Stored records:

-- Begin --

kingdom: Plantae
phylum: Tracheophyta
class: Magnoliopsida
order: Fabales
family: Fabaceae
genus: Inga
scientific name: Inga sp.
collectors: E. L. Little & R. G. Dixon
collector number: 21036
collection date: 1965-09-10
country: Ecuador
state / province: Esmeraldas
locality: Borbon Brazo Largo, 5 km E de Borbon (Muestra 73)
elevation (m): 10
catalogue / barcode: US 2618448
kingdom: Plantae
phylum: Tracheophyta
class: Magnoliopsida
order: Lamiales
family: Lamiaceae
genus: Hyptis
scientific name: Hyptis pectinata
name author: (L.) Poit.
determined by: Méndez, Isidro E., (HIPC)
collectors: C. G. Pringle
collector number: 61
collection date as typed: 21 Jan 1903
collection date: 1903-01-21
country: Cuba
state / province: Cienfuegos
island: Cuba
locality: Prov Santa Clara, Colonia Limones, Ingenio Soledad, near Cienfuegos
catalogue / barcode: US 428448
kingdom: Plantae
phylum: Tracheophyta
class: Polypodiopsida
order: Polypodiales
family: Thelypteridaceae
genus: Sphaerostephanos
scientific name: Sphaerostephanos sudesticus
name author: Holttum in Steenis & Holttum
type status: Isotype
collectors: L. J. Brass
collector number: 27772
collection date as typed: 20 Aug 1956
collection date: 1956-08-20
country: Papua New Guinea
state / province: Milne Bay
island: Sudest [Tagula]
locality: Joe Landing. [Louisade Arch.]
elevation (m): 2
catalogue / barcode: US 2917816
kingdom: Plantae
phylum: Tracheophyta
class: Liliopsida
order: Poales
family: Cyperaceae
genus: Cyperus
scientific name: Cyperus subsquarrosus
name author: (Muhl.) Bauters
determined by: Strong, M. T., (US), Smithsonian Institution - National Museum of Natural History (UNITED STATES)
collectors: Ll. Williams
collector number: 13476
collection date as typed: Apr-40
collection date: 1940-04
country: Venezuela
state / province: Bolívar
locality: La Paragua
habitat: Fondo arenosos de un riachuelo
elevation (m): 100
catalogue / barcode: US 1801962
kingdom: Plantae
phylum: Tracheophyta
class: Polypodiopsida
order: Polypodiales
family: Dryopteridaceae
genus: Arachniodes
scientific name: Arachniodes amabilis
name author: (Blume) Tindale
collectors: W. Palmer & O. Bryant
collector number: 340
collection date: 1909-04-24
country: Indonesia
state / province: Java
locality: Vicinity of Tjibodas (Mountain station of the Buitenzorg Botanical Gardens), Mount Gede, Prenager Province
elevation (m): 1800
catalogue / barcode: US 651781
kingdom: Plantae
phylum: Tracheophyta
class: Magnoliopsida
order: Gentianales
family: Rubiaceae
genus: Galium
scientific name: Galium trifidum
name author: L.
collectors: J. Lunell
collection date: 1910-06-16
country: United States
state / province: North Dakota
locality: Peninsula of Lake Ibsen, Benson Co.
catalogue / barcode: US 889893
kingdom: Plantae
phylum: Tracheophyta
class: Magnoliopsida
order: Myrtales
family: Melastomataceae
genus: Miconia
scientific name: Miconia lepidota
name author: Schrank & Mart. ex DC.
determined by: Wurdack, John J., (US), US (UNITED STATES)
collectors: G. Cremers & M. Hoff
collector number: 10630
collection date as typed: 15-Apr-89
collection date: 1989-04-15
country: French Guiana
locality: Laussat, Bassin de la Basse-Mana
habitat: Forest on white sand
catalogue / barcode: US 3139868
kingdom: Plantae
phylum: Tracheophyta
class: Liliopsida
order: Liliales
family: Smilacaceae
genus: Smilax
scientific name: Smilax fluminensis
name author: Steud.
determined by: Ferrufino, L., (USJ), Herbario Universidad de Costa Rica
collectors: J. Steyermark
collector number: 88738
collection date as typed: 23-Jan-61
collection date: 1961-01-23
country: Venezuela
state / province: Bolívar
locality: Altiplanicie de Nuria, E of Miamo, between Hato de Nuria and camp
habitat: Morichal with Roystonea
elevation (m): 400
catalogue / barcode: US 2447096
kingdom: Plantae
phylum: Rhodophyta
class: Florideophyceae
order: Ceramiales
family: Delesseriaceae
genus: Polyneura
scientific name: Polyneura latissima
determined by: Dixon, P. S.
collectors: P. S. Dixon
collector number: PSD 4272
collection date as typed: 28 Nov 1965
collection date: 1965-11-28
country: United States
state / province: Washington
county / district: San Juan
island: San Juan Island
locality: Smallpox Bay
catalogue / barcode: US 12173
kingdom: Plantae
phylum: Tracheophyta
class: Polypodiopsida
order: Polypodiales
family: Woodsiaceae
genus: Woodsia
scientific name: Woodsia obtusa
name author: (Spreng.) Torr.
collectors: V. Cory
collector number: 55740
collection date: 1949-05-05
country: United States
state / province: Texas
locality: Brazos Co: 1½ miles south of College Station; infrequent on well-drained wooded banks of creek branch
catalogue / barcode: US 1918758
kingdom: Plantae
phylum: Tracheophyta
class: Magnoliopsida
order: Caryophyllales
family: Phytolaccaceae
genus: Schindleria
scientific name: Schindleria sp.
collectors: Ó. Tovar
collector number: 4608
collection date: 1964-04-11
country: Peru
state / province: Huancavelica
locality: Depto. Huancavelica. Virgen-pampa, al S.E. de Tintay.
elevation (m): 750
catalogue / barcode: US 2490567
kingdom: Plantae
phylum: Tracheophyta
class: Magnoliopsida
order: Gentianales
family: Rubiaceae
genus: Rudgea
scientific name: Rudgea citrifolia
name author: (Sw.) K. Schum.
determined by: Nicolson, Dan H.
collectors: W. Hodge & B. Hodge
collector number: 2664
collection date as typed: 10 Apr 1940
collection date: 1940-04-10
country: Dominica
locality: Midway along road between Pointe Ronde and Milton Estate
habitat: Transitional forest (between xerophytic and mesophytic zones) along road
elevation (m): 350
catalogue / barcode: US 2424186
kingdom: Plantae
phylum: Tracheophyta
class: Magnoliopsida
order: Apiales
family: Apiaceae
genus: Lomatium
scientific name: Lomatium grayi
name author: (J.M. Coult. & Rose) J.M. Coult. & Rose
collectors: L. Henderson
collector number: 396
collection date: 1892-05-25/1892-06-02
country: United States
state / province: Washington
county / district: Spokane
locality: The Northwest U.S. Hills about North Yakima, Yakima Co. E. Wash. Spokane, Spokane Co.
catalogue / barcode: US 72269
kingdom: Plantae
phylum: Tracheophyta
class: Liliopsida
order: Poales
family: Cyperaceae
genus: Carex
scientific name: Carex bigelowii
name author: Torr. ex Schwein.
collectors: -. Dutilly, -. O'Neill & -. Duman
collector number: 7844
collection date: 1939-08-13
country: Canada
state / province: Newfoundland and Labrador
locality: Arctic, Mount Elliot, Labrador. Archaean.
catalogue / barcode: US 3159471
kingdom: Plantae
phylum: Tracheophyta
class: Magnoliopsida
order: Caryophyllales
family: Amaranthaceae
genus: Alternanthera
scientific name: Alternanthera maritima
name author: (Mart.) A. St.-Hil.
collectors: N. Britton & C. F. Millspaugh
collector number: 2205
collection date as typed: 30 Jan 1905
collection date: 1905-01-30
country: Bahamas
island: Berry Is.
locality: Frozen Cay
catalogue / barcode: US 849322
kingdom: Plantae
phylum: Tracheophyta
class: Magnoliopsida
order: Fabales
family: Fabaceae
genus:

-- End --

→ Your goal
Format the material as a Markdown table with the columns Row and Entry, from the line with "family: Amaranthaceae" through the last line of the material, both included. Number each line under Row and leave out blank lines.

→ Response to this task
| Row | Entry |
|---|---|
| 1 | family: Amaranthaceae |
| 2 | genus: Alternanthera |
| 3 | scientific name: Alternanthera maritima |
| 4 | name author: (Mart.) A. St.-Hil. |
| 5 | collectors: N. Britton & C. F. Millspaugh |
| 6 | collector number: 2205 |
| 7 | collection date as typed: 30 Jan 1905 |
| 8 | collection date: 1905-01-30 |
| 9 | country: Bahamas |
| 10 | island: Berry Is. |
| 11 | locality: Frozen Cay |
| 12 | catalogue / barcode: US 849322 |
| 13 | kingdom: Plantae |
| 14 | phylum: Tracheophyta |
| 15 | class: Magnoliopsida |
| 16 | order: Fabales |
| 17 | family: Fabaceae |
| 18 | genus: |